Use of mono or polyphase inverters, supplied from a source of direct or rectified current, to supply an alternating current to an electrical machine such as a synchronous motor for example, so as to be able to vary its speed, is known. In general, these inverters include electronic switches, such as insulated gate bipolar transistors (IGBT), which are fitted in a bridge and make it possible to connect an output of the inverter alternately to the positive and negative poles of the power supply. These inverters are in general controlled by a rectangular signal of fixed frequency (cutoff frequency), the pulse width of which is modulated to recreate a signal of quasi-sinusoidal form at the output of the inverter.
It is often advantageous to use several inverters in parallel, to limit the amperage of the currents produced by each inverter (and therefore the size and cost of the components which constitute it), and/or for purposes of redundancy, or even, thanks to a so-called interlaced control, in which the control signals of the different inverters are offset relative to each other, to limit the disturbances which are applied to the source of direct current at the time of the current surge produced by simultaneous switching of the transistors.
From the document U.S. Pat. No. 7,109,681 for example, a device for controlling a conventional synchronous motor from two three-phase inverters producing a signal in phase with the fundamental frequency is known. The inverters are controlled by chopped control signals phase-shifted by 180° relative to each other. This phase shift causes disturbances which are superimposed on the power supply signal of the motor at the fundamental frequency, and are filtered in the resulting signal by the combination of the signals of the two inverters in the interphase transformers of which, for each phase, the ends are connected respectively to each output of the inverters, and the midpoint is connected to the motor.
However, it is sometimes necessary, e.g. because of questions of redundancy at the level of the electrical machine itself, to use a machine formed out of several connected sub-machines, such as, in the example of a synchronous motor, a motor including multiple independent stator windings mounted in a star.

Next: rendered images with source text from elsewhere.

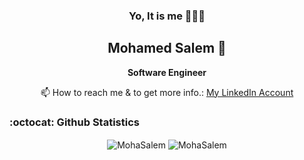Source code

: <div align="center">
  
  ### Yo, It is me 👨🏽‍💻
 ## Mohamed Salem 🤝
 
 </div>

<div align="center"> 
  
  **Software Engineer**
  
</div>

<div align="center"> 

 📫 How to reach me & to get more info.:
[My LinkedIn Account](https://www.linkedin.com/in/moha-salem/)

</div> 


### :octocat: Github Statistics

<p align="center">
<img align="center" src="https://github-readme-stats.vercel.app/api?username=MohaSalem&show_icons=true&locale=en&count_private=true&include_all_commits=true&theme=radical" alt="MohaSalem" />
<img align="center" src="https://github-readme-stats.vercel.app/api/top-langs?username=MohaSalem&show_icons=true&locale=en&layout=compact&theme=radical" alt="MohaSalem" />
</p>
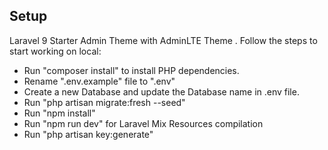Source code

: ## Setup

Laravel 9 Starter Admin Theme with AdminLTE Theme .
Follow the steps to start working on local:

-   Run "composer install" to install PHP dependencies.
-   Rename ".env.example" file to ".env"
-   Create a new Database and update the Database name in .env file.
-   Run "php artisan migrate:fresh --seed"
-   Run "npm install"
-   Run "npm run dev" for Laravel Mix Resources compilation
-   Run "php artisan key:generate"
 
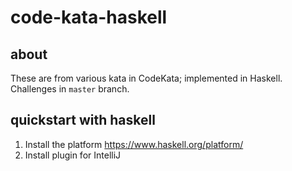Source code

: # code-kata-haskell

## about
These are from various kata in CodeKata; implemented in Haskell. Challenges in `master` branch.

## quickstart with haskell
1. Install the platform https://www.haskell.org/platform/
2. Install plugin for IntelliJ
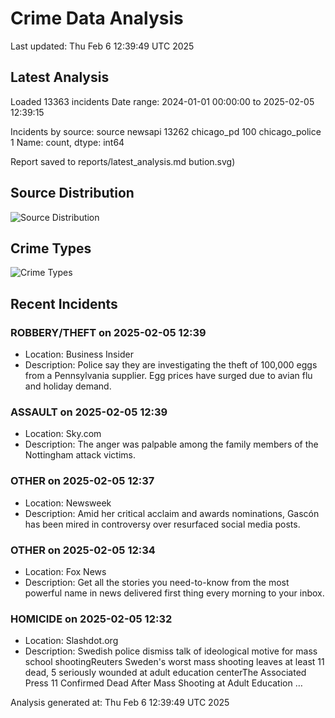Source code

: # Crime Data Analysis
Last updated: Thu Feb  6 12:39:49 UTC 2025

## Latest Analysis

Loaded 13363 incidents
Date range: 2024-01-01 00:00:00 to 2025-02-05 12:39:15

Incidents by source:
source
newsapi           13262
chicago_pd          100
chicago_police        1
Name: count, dtype: int64

Report saved to reports/latest_analysis.md
bution.svg)

## Source Distribution
![Source Distribution](images/source_distribution.svg)

## Crime Types
![Crime Types](images/crime_types.svg)

## Recent Incidents

### ROBBERY/THEFT on 2025-02-05 12:39
- Location: Business Insider
- Description: Police say they are investigating the theft of 100,000 eggs from a Pennsylvania supplier. Egg prices have surged due to avian flu and holiday demand.


### ASSAULT on 2025-02-05 12:39
- Location: Sky.com
- Description: The anger was palpable among the family members of the Nottingham attack victims.


### OTHER on 2025-02-05 12:37
- Location: Newsweek
- Description: Amid her critical acclaim and awards nominations, Gascón has been mired in controversy over resurfaced social media posts.


### OTHER on 2025-02-05 12:34
- Location: Fox News
- Description: Get all the stories you need-to-know from the most powerful name in news delivered first thing every morning to your inbox.


### HOMICIDE on 2025-02-05 12:32
- Location: Slashdot.org
- Description: Swedish police dismiss talk of ideological motive for mass school shootingReuters Sweden's worst mass shooting leaves at least 11 dead, 5 seriously wounded at adult education centerThe Associated Press 11 Confirmed Dead After Mass Shooting at Adult Education …

Analysis generated at: Thu Feb  6 12:39:49 UTC 2025
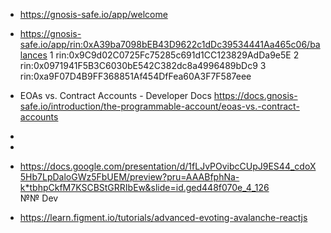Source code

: * https://gnosis-safe.io/app/welcome
* https://gnosis-safe.io/app/rin:0xA39ba7098bEB43D9622c1dDc39534441Aa465c06/balances
1	rin:0x9C9d02C0725Fc75285c691d1CC123829AdDa9e5E
2	rin:0x0971941F5B3C6030bE542C382dc8a4996489bDc9
3	rin:0xa9F07D4B9FF368851Af454DfFea60A3F7F587eee





*  EOAs vs. Contract Accounts - Developer Docs https://docs.gnosis-safe.io/introduction/the-programmable-account/eoas-vs.-contract-accounts
*   
*    
* https://docs.google.com/presentation/d/1fLJvPOvibcCUpJ9ES44_cdoX5Hb7LpDaloGWz5FbUEM/preview?pru=AAABfphNa-k*tbhpCkfM7KSCBStGRRIbEw&slide=id.ged448f070e_4_126   
№№ Dev
* https://learn.figment.io/tutorials/advanced-evoting-avalanche-reactjs
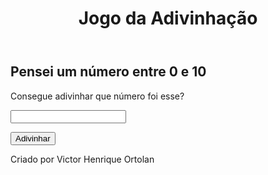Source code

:<!DOCTYPE html>
<html lang="pt-br">
<head>
    <meta charset="UTF-8">
    <meta name="viewport" content="width=device-width, initial-scale=1.0">
    <title>Jogo da Adivinhação</title>
    <link rel="stylesheet" href="estilo.css">
    <script src="script.js"></script>
</head>
<body>
    <header>
        <h1>Jogo da Adivinhação</h1>
    </header>
    <section>
        <div>
            <h2>Pensei um número entre 0 e 10</h2>
                <div class="botao">
                    <p>Consegue adivinhar que número foi esse?
                        <p><input class="button" type="number" name="number" id="number" onclick="resetbg()">
                        </p>
                    </p>
                </div>
            <div class="botao">
                <input class="button" type="button" value="Adivinhar" onclick="adivinhar()">
            </div>
         </div>
        <div class="resultado" id="resultado"></div>
        <div class="botao" id="continuar"></div>
    </section>
    <footer>
        <p>Criado por Victor Henrique Ortolan</p>
    </footer>
</body>
</html>
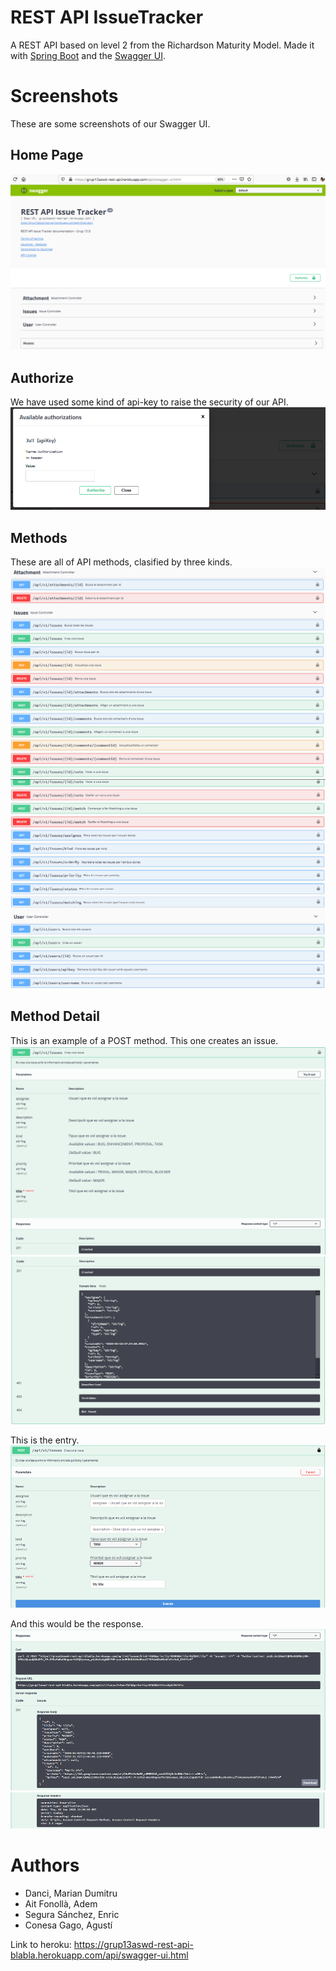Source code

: # REST API IssueTracker 

A REST API based on level 2 from the Richardson Maturity Model. 
Made it with [Spring Boot](https://spring.io/projects/spring-boot) and the [Swagger UI](https://swagger.io/tools/swagger-ui/).

# Screenshots
These are some screenshots of our Swagger UI.

## Home Page
![](screenshots/Home.png)

## Authorize
We have used some kind of api-key to raise the security of our API.
![](screenshots/Authorize.png)

## Methods
These are all of API methods, clasified by three kinds.
![](screenshots/Calls.png)
![](screenshots/Calls(2).png)

## Method Detail
This is an example of a POST method. This one creates an issue.
![](screenshots/CallInfo.png)
![](screenshots/CallInfo(2).png)

This is the entry.
![](screenshots/CallExample.png)

And this would be the response.
![](screenshots/Response.png)

# Authors
- Danci, Marian Dumitru
- Ait Fonollà, Adem
- Segura Sánchez, Enric
- Conesa Gago, Agustí

Link to heroku:
https://grup13aswd-rest-api-blabla.herokuapp.com/api/swagger-ui.html
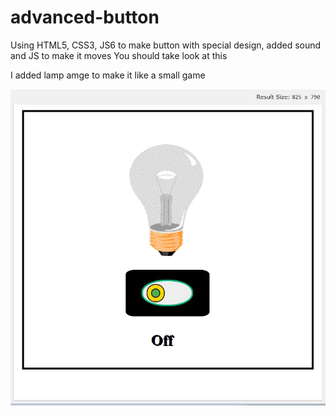 # advanced-button
Using HTML5, CSS3, JS6 to make button with special design, added sound and JS to make it moves  You should take look at this


I added lamp amge to make it like a small game

<img src="lastedit.JPG">
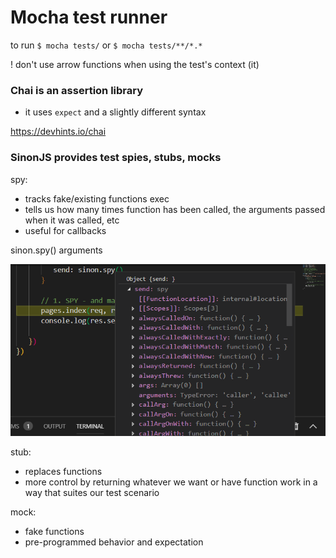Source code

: # Mocha test runner

to run
`$ mocha tests/`
or
`$ mocha tests/**/*.*`

! don't use arrow functions when 
using the test's context (it)


### Chai is an assertion library

- it uses `expect` and a slightly different syntax

https://devhints.io/chai


### SinonJS provides test spies, stubs, mocks

spy:
- tracks fake/existing functions exec
- tells us how many times function has been called, the arguments passed when it was called, etc
- useful for callbacks

sinon.spy() arguments

![](screens/2019-04-14-14-49-57.png)

stub:
- replaces functions
- more control by returning whatever we want or have function work in a way that suites our test scenario

mock:
- fake functions 
- pre-programmed behavior and expectation
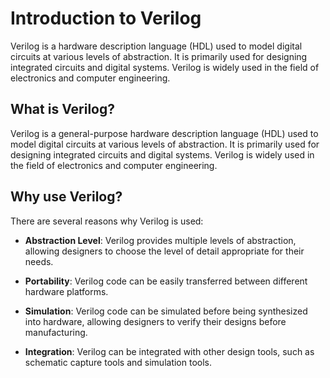 # Introduction to Verilog

Verilog is a hardware description language (HDL) used to model digital circuits at various levels of abstraction. It is primarily used for designing integrated circuits and digital systems. Verilog is widely used in the field of electronics and computer engineering.

## What is Verilog?

Verilog is a general-purpose hardware description language (HDL) used to model digital circuits at various levels of abstraction. It is primarily used for designing integrated circuits and digital systems. Verilog is widely used in the field of electronics and computer engineering.

## Why use Verilog?

There are several reasons why Verilog is used:

- **Abstraction Level**: Verilog provides multiple levels of abstraction, allowing designers to choose the level of detail appropriate for their needs.

- **Portability**: Verilog code can be easily transferred between different hardware platforms.

- **Simulation**: Verilog code can be simulated before being synthesized into hardware, allowing designers to verify their designs before manufacturing.

- **Integration**: Verilog can be integrated with other design tools, such as schematic capture tools and simulation tools.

These motors are usually called n-star motors, where n corresponds to the number of distinct stator windings.
When they associated an inverter with each sub-machine and controlled the inverters by an interlaced control, the inventors noticed that the known disturbances of the alternating control signal of the motor, which were known and attributed to instantaneous circulation of currents between the outputs of the inverters, which were connected galvanically in the prior art, were also present in this assembly, where the inverters are insulated galvanically from each other.
It was also noticed that these disturbances caused disturbing currents in the motor, generating heat and losses of yield by Joule effect, Foucault currents and hysteresis, for example.